Colnago launches 2026 Dark Series: raw-carbon V5Rs and Y1Rs, 300 each
Colnago’s Dark Series exposes near‑raw carbon on V5Rs and Y1Rs, a reported 300 units of each model, produced like Tadej Pogačar’s Tour‑used frames and shipping to dealers in early March.

Colnago has stripped paint from two of its flagship road platforms to create the Dark Series, a limited run of raw‑carbon V5Rs and Y1Rs with titanium‑chrome logos and only a thin transparent coating, the company says. Production has started and the bikes are due to arrive at Colnago Elite Dealers in early March, with multiple outlets reporting an edition size of 300 units of each model, though one summary fragment described 300 frames total, a discrepancy that remains to be confirmed with Colnago.
The two models are aimed at distinct riders: the Y1Rs remains Colnago’s aero statement, designed for flat courses and crosswinds, while the V5Rs is the lighter “aerolight” climber that approaches aero performance without losing its climbing identity. En Brujulabike published a factory figure for the V5Rs unpainted frame at 685 grams in size M. Y1Rs builds typically fall between 7.2 and 7.5 kilograms depending on setup, while competition raw‑carbon Y1Rs ridden in the WorldTour have been recorded just over 7.0 kilograms and, in some setups, down to 6.9 kilograms at the UCI regulatory limit.
Colnago frames for the Dark Series are said to be produced the same way as the raw‑carbon Y1Rs Tadej Pogačar rode during the 2025 Tour de France, including his switch to a raw Y1Rs for the stage 15 uphill time trial and the Mont Ventoux finish on stage 16. That provenance feeds collector interest: one of Pogačar’s raw‑carbon Y1Rs later sold at auction for $190,500, a stark market signal that helps explain why outlets describe the Dark Series as positioned for collectors as well as racers.
The visual treatment is deliberately minimal. Colnago described the finish this way: "The finish reflects the ideal color scheme for dedicated racers: full carbon with visible carbon-fiber layup, complemented by chrome-plated details. A minimum layer of transparent coating is sprayed to assure the quality of the finishing." Industry coverage distilled the aesthetic into blunt phrases, including "No paint. No distractions. Just carbon" and, in one editorial line, "There is none more black."

Logistics and price remain partially unconfirmed.

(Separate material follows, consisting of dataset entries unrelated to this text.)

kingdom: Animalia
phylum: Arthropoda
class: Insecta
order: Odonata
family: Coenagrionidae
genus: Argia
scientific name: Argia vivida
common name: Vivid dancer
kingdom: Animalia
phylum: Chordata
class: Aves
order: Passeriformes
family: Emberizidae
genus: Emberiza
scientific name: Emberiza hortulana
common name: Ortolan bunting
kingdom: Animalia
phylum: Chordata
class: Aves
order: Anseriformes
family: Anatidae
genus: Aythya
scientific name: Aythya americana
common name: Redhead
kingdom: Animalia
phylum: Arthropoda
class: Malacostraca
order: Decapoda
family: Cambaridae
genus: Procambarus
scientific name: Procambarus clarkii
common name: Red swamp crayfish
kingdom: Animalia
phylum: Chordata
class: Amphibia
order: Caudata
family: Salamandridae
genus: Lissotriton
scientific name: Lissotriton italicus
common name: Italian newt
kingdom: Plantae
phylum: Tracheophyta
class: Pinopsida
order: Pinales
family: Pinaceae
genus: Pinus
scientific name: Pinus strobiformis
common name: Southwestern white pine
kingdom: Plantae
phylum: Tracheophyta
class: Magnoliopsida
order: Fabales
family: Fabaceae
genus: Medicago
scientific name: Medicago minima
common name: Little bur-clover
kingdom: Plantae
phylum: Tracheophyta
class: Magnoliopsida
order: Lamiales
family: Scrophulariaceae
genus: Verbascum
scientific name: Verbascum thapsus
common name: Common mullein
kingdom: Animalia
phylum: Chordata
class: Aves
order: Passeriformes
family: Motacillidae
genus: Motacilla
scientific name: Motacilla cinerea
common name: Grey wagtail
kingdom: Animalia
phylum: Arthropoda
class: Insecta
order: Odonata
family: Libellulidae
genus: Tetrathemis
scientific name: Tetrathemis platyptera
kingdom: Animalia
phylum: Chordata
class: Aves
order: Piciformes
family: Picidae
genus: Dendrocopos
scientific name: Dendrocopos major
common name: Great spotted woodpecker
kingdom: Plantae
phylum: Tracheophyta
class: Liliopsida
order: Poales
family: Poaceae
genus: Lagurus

Gear & Grit and other outlets report frameset pricing between $6,200 and $7,500 and note a dealer allocation rule that requires shops to order them in pairs, one V5Rs and one Y1Rs per allocation. "That's a real constraint if your local shop is small or cautious with buy-ins. It also means availability isn't purely demand-driven," an editor noted, underlining how the pairing rule could concentrate early stock with larger dealers. Bikeradar lists prices as "to be confirmed," and Colnago has not publicly posted final MSRPs or a definitive edition count beyond the raw‑carbon description.
Taken together, the Dark Series is a statement of provenance and presentation: raw carbon layup, WorldTour lineage via Pogačar, and an auction market that has already valued a single race‑used frame at six figures. For collectors weighing rarity against cost, the key confirmations remain Colnago’s final edition count, official MSRP, and detailed weight figures across sizes.